Sales productivity rises with market share: Trust compounds with penetration; selling gets easier. At Salonkee, once they achieved >20% market share in a region, sales is actually accelerating, as SME markets are often driven by referrals and word-of-mouth in the communities.
On onboarding / adoption
- Know Your Window: SMEs adopt during acute pain moments or when they’re just starting their business. Miss that window, and adoption becomes exponentially harder. We have found that the adoption window is 3 weeks max (and is ideally much quicker).
- Design for Default Behavior: Users often have 5-30 minutes for software and do not have time to read documentation. Any required configuration becomes a barrier to adoption.
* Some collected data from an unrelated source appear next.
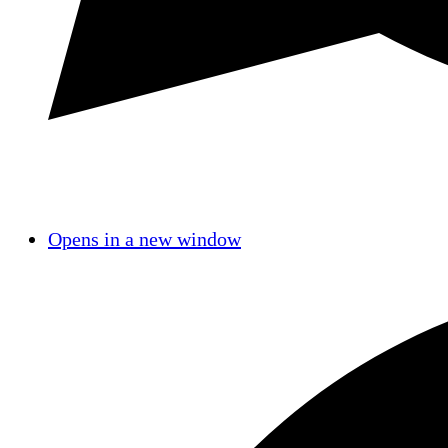
Opens in a new window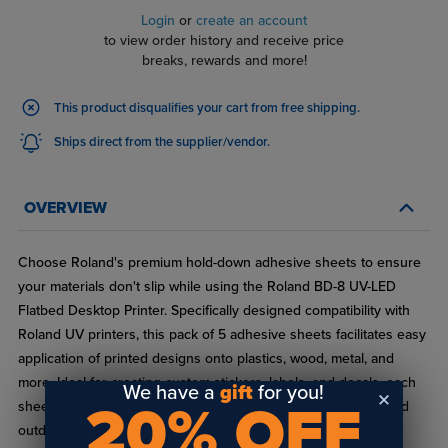
Login
or
create an account
to view order history and receive price
breaks, rewards and more!
This product disqualifies your cart from free shipping.
Ships direct from the supplier/vendor.
OVERVIEW
Choose Roland's premium hold-down adhesive sheets to ensure
your materials don't slip while using the Roland BD-8 UV-LED
Flatbed Desktop Printer. Specifically designed compatibility with
Roland UV printers, this pack of 5 adhesive sheets facilitates easy
application of printed designs onto plastics, wood, metal, and
more. Ideal for creating custom stickers, labels, and decals, each
We have a
gift
for you!
20% OFF
sheet offers strong adhesion and durability for both indoor and
outdoor applications.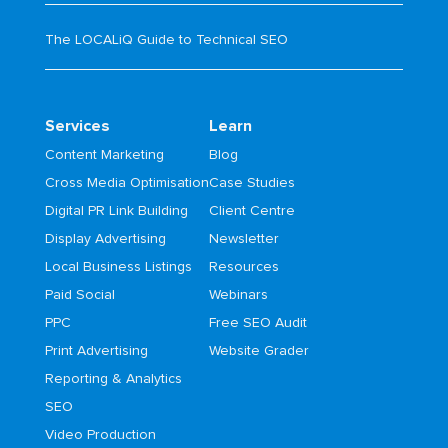
The LOCALiQ Guide to Technical SEO
Services
Learn
Content Marketing
Blog
Cross Media Optimisation
Case Studies
Digital PR Link Building
Client Centre
Display Advertising
Newsletter
Local Business Listings
Resources
Paid Social
Webinars
PPC
Free SEO Audit
Print Advertising
Website Grader
Reporting & Analytics
SEO
Video Production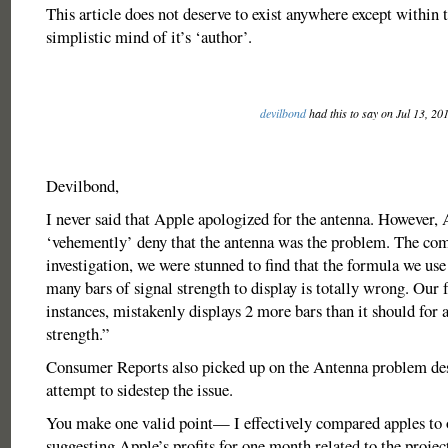
This article does not deserve to exist anywhere except within 
simplistic mind of it’s ‘author’.
devilbond
had this to say on Jul 13, 20
Devilbond,
I never said that Apple apologized for the antenna. However, 
‘vehemently’ deny that the antenna was the problem. The co
investigation, we were stunned to find that the formula we use
many bars of signal strength to display is totally wrong. Our
instances, mistakenly displays 2 more bars than it should for a
strength.”
Consumer Reports also picked up on the Antenna problem des
attempt to sidestep the issue.
You make one valid point— I effectively compared apples to 
suggesting Apple’s profits for one month related to the proje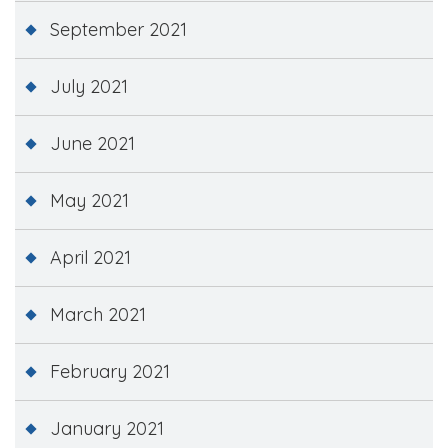
September 2021
July 2021
June 2021
May 2021
April 2021
March 2021
February 2021
January 2021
At MarginEdge, we automated what we could, and for the tasks we couldn’t yet automate, we simply did the work manually for customers and used those learnings to automate it later.
- Keep the Human Layer: You can't automate trust. Even automated flows need human touch, especially for sensitive workflows like payments. A 5-minute phone/video call can go a long way in building trust and driving adoption (another MarginEdge learning).
- Onboarding and support should be on the same team: The handoff from sales to onboarding already erodes trust. If onboarding and support also tell a different story, with support ultimately driving ROI for the customer, this is a disaster that leads to churn. Treat onboarding and support as one continuous function - one team accountable for activation and ongoing success.
Vertical SaaS is entering its most exciting era, with the next generation of category leaders emerging from markets that were once considered too niche or too operationally messy to touch. But in SME verticals, technology alone isn’t enough. Growth still depends on people: local teams who know the rhythm of each region, junior hires who mature into leaders, recruiters who move like sales teams, and onboarding and support teams who win trust (for this reason we backed Donna, which illustrates how AI can remove the administrative drag from field sales teams, letting humans double down on what they do best: selling, advising, and building trust).
If there’s one lesson from Fortino’s experience across our SME-oriented companies, it’s this: AI may change what is possible, but people still determine what is scalable. The future belongs to the teams that can combine both.